Reading Girish Karnad

Studio Tamaasha pays tribute to the late great playwright through his first and last plays

July 03, 2019 09:04 pm | Updated 09:04 pm IST

At its new location ensconced within an otherwise nondescript high-rise in upscale Lokhandwala, Studio Tamaasha continues its whirring. It has only been a few months since the popular alternative venue unexpectedly closed shop at Aaram Nagar, the neighbourhood where it had helped activate a culturally engaged ecosystem, leaving behind a noticeable fissure where it once stood. Propitiously though, they soon found another address where their activities could be resumed. This week, as a tribute to theatre legend Girish Karnad, they are putting up BookEnds — two evenings of dramatic readings of texts from the great playwright’s substantial oeuvre.

Myth and history

Significantly, selected for this endeavour are Yayati , Karnad’s first full-length play written in 1960, as a 22-year-old Rhodes Scholar, and Crossing to Talikota, his final work. The latter is the author’s own English translation of the Kannada original, titled Rakshasa Tangadi, released in 2018. Yayati will be read in Hindi, from the translation by B.R. Narayan. “In a sense, these two plays hold the body of work, the two ends of the spectrum,” says Studio Tamaasha’s co-founder, Sunil Shanbag.

Yayati is based on an episode from the Mahabharata. Because of his philandering ways, the eponymous king is cursed to a premature decrepitude, and his redemption lies in a benevolent soul exchanging their youth with him, which his son Pooru selflessly volunteers to do. The moral dilemmas that unfold, particularly the challenges posed by the wilful Chitralekha, Pooru’s wife (a character Karnad invented), makes for a work rich in psychoanalytical detail. Although the playwright considered the play to be part of his ‘juvenalia’, he came up with a fresh English translation in 2008, which formed the basis of Narayan’s translation.

Rakshasa Tangadi comes more than 20 years after Karnad’s last historical play, The Sword of Tipu Sultan (1997). Along with Taledanda (1990), based on Lingayatism, the 12th century radical reform movement, the three works form a triptych of sorts on Karnataka’s history of over a thousand years.

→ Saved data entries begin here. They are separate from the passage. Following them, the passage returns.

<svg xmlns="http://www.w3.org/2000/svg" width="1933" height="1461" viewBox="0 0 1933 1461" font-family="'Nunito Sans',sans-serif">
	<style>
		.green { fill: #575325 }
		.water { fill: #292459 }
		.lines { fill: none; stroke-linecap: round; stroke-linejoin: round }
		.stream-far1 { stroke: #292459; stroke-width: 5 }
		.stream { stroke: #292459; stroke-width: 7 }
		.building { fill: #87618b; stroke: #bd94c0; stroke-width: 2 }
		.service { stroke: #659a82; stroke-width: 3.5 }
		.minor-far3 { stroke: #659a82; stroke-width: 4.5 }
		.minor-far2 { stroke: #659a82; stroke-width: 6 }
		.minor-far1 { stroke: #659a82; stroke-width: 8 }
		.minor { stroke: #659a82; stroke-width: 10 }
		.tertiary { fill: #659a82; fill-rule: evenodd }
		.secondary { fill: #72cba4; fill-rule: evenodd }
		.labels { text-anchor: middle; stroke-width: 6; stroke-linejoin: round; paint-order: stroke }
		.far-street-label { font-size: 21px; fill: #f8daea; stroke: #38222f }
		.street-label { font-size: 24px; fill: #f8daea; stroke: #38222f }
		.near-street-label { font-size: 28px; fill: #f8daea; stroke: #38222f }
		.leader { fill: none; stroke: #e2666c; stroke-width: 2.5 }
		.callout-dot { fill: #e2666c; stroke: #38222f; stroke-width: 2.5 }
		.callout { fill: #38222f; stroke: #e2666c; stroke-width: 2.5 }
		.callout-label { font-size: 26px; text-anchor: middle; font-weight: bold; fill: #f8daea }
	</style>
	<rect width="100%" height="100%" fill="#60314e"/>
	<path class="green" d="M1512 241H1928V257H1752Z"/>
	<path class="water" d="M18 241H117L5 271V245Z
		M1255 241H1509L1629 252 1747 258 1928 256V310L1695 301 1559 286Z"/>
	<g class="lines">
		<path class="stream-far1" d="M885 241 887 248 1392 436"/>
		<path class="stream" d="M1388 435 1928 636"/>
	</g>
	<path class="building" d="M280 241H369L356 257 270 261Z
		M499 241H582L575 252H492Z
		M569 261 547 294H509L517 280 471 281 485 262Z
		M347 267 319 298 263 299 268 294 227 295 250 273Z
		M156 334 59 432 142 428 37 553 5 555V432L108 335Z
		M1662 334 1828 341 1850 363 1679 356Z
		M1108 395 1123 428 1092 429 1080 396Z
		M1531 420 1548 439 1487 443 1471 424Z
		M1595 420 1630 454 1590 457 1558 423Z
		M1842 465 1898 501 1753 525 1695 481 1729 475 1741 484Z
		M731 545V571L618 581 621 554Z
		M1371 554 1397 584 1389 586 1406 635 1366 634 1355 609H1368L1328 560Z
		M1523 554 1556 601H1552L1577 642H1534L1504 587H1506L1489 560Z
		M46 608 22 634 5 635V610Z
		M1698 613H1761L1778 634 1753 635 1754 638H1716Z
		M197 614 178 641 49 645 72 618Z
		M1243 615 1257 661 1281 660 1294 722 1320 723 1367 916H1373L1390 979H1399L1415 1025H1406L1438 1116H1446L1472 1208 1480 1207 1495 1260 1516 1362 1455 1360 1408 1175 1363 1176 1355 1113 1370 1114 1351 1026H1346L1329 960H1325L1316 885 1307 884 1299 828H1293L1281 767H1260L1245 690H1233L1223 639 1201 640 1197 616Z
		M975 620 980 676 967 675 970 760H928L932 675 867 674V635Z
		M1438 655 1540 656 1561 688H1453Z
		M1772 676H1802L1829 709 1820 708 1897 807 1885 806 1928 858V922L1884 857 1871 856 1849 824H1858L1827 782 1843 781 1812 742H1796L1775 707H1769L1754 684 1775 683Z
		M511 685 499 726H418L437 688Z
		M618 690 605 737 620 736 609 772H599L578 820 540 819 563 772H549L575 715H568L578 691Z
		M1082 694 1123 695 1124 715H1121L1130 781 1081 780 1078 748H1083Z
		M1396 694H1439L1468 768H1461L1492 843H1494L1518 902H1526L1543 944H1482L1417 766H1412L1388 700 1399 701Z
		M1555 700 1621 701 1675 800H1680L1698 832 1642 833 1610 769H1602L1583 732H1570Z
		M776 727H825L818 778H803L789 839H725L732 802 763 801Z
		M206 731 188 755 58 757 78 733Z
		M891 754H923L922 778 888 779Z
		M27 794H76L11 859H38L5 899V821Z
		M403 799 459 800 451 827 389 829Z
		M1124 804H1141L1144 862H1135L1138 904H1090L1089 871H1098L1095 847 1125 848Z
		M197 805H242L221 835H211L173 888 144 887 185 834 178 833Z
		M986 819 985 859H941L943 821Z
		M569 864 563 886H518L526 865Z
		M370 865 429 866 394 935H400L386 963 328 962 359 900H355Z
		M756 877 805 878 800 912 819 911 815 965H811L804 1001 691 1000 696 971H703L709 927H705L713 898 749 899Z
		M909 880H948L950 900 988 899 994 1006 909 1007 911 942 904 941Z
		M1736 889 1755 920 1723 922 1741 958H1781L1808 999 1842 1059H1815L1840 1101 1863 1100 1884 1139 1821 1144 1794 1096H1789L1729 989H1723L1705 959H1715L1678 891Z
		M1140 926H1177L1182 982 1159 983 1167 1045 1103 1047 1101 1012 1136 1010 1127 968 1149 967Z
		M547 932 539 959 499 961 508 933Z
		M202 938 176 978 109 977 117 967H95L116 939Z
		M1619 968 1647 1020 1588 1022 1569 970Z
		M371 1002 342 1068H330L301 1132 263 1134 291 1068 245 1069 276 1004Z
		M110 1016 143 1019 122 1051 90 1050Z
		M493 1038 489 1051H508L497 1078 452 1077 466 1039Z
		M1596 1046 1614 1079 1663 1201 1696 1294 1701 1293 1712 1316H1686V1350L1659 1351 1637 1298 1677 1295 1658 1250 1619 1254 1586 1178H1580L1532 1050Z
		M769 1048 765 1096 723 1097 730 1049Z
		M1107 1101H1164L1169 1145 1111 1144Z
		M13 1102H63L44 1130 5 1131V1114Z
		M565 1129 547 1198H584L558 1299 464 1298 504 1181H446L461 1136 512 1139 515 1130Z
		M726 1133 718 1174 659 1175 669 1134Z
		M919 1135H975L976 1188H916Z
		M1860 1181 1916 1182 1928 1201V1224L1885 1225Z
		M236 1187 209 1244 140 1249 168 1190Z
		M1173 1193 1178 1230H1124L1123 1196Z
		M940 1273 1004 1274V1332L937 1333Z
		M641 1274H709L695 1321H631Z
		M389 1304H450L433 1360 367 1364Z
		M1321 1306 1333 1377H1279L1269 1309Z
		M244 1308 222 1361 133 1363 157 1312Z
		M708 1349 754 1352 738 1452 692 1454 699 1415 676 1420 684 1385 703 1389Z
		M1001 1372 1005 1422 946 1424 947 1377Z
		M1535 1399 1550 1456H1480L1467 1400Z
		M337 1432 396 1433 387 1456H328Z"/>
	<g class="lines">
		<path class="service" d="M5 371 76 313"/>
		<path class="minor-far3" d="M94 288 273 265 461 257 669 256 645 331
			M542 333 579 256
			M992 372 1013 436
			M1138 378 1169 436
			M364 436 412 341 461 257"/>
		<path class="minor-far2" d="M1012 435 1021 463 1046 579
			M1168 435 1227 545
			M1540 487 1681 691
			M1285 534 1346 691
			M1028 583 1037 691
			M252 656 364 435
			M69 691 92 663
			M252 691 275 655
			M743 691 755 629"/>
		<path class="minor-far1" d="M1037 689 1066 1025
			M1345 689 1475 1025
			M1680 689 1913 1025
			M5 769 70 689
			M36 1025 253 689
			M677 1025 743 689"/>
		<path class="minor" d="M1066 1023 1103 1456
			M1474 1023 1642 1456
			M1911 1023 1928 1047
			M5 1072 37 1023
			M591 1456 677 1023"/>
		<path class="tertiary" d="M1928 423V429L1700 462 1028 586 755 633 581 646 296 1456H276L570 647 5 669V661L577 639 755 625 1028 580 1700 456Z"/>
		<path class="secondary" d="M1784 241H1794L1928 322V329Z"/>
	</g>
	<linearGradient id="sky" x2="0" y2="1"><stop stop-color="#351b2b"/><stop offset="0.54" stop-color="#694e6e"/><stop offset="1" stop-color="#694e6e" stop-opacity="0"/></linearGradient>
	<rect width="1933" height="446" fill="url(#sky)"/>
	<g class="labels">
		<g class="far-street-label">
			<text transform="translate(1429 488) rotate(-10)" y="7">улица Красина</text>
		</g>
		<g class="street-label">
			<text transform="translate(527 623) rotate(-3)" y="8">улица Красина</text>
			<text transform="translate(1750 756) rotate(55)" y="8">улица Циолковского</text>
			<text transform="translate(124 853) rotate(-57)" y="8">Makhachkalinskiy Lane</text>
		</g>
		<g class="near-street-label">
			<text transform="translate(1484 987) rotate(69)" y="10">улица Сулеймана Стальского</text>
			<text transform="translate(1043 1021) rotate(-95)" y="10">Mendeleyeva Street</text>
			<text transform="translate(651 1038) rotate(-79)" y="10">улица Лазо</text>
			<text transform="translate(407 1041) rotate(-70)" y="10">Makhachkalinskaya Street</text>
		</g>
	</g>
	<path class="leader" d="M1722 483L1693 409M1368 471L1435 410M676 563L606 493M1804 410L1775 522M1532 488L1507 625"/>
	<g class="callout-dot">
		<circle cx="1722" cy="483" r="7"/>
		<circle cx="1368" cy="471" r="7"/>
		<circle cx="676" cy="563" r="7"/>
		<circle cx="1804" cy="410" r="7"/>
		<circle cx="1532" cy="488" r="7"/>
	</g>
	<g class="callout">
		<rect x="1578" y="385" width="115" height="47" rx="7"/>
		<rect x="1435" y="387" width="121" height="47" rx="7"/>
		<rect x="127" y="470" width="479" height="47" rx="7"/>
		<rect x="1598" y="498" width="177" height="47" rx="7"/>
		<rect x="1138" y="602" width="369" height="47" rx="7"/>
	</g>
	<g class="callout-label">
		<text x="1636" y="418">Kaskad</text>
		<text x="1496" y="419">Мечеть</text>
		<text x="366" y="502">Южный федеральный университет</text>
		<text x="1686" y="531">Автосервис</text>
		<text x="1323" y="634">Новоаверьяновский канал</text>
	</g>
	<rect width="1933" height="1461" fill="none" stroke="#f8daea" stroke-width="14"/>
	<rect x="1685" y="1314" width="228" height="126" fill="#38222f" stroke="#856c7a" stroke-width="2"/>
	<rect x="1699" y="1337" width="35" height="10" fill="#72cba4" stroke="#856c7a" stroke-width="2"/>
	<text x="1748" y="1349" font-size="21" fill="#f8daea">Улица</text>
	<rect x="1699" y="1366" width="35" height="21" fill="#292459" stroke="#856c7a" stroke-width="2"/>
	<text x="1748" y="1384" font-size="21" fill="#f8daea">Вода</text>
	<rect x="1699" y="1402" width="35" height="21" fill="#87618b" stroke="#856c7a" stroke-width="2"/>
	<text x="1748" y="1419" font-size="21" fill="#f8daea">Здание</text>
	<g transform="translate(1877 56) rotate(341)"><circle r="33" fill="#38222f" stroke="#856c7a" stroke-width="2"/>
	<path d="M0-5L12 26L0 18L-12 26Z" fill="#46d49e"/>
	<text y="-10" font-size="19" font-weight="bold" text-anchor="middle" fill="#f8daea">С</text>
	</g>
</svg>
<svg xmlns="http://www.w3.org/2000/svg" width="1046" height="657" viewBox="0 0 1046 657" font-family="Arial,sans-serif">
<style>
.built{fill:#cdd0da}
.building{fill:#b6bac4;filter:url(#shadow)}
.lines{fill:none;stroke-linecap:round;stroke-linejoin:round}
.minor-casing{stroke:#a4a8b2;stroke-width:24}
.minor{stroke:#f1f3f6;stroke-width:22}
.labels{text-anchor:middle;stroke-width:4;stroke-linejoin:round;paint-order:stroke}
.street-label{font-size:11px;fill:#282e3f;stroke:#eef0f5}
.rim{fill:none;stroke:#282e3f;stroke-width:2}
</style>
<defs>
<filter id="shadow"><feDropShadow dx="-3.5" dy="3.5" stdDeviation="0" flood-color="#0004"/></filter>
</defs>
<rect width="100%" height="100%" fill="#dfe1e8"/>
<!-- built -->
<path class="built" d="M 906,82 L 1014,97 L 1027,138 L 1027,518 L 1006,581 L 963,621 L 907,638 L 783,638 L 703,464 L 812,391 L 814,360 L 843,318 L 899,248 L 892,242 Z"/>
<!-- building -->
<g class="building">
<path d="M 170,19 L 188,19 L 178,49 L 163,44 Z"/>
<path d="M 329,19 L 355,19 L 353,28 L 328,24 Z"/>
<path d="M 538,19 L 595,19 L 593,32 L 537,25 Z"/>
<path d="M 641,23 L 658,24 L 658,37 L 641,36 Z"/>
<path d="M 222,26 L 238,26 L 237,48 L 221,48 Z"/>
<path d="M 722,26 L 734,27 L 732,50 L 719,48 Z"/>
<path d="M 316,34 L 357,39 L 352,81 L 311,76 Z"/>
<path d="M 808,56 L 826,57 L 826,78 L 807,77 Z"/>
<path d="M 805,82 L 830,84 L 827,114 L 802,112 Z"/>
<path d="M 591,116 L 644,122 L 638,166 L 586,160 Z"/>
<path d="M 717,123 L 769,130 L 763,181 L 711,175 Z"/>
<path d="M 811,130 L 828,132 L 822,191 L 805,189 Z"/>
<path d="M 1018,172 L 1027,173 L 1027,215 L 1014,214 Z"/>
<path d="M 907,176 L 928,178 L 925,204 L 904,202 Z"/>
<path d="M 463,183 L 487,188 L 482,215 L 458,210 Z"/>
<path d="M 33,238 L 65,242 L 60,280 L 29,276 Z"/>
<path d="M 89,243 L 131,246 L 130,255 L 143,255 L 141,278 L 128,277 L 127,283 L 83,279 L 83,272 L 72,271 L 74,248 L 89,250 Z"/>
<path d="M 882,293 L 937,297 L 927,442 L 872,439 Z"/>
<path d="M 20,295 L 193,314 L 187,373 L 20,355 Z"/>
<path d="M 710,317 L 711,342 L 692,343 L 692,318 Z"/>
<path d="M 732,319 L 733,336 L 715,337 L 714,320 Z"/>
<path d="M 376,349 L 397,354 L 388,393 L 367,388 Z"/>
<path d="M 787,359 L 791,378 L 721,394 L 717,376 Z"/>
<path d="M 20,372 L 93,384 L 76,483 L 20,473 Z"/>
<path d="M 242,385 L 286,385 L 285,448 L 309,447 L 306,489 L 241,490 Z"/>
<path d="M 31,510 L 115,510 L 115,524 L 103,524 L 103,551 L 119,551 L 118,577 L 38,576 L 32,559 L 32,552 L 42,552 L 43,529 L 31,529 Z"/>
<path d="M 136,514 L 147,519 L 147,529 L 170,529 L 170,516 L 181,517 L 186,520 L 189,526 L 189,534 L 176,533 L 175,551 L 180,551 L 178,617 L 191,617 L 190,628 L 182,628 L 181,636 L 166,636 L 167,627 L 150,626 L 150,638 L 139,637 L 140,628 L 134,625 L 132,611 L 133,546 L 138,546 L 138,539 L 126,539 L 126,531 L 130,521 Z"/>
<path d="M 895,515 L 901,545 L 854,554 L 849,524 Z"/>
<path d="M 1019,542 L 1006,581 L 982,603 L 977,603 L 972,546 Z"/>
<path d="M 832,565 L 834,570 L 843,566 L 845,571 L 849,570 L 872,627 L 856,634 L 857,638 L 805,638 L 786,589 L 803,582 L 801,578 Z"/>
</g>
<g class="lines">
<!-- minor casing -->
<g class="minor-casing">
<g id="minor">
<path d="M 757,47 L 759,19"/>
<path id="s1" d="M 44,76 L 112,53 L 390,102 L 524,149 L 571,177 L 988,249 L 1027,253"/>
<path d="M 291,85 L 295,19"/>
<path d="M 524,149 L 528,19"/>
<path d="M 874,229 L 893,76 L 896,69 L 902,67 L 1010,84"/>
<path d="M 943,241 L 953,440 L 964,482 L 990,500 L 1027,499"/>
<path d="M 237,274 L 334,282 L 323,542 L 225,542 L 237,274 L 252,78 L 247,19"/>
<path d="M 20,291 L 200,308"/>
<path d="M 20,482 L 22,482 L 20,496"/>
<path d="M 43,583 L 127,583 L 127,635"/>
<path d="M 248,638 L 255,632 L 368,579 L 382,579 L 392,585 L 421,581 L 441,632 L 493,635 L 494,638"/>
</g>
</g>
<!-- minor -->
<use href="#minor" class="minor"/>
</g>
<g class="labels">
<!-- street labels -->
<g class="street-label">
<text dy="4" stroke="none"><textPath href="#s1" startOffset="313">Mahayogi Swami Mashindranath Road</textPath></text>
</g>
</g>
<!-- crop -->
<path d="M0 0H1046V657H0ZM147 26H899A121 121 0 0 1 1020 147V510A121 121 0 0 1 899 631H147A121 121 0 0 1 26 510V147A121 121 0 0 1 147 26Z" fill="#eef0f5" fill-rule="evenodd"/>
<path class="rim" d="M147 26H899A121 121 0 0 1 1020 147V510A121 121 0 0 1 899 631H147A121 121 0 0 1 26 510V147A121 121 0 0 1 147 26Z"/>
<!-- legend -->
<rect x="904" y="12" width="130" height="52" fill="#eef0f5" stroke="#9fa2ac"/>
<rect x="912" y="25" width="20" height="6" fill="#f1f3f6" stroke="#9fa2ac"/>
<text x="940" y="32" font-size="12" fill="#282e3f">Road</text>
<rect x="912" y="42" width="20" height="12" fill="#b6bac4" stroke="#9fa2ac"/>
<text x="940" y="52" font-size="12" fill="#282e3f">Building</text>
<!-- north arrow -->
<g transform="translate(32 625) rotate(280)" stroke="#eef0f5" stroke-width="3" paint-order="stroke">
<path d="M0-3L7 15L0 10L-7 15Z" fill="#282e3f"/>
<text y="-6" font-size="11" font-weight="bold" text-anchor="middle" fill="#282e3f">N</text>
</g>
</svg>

The final play is based on the Battle of Talikota (1565), a watershed and historical clash between the Deccan Sultanates and the Vijayanagar Empire, which led to its unlikely decimation. From Tamaasha’s program notes, the play “explores in detail the complex nexus of gender, caste, clan and religious loyalties that [led to this] unforeseen catastrophe.”

Socio-political context

Although Shanbag’s production of Taledanda in Hindi, as Rakt Kalyan, with students of the Drama School Mumbai earlier this year, was his first stab at a Karnad text, he is well-versed with the nuances of the playwright’s works. He is quick to mention that the chosen plays are not definitive works. They draw from mythology and history, which Karnad is known for, but the playwright also dramatised folk legends in a work like Nagamandala (1988), and his most recent plays like Benda Kaalu on Toast (2012) and Odakalu Bimba (2006) were situated in contemporary socio-political contexts. The BookEnds selections, separated by almost six long decades, do give us a glimpse of a writer’s journey and his growth. “ Yayati has the energy and impulse of a much younger person, while Rakshasa Tangadi is a much more calmer work and his understanding of politics perhaps represents a completely different mindset at work,” explains Shanbag. “Most of the characters in the later work are above 60 years of age, which in itself is remarkable.”

Although the readings won’t be fully rehearsed, they feature an interesting miscellany of committed actors that include Rajit Kapur, Lovleen Misra, Aseem Hattangadi, Ajitesh Gupta, Asif Ali Beg and Shanbag himself. While BookEnds is a one-off event, Studio Tamaasha recently organised another edition of its signature Urdu Readings, and a staging of Abhinav Grover’s performed reading Kutta Aurat Aadmi. Fortunately for theatrewallahs, they are also planning to revive their coveted monthly residencies, in a fresh innings that’s not short on enthusiasm and goodwill.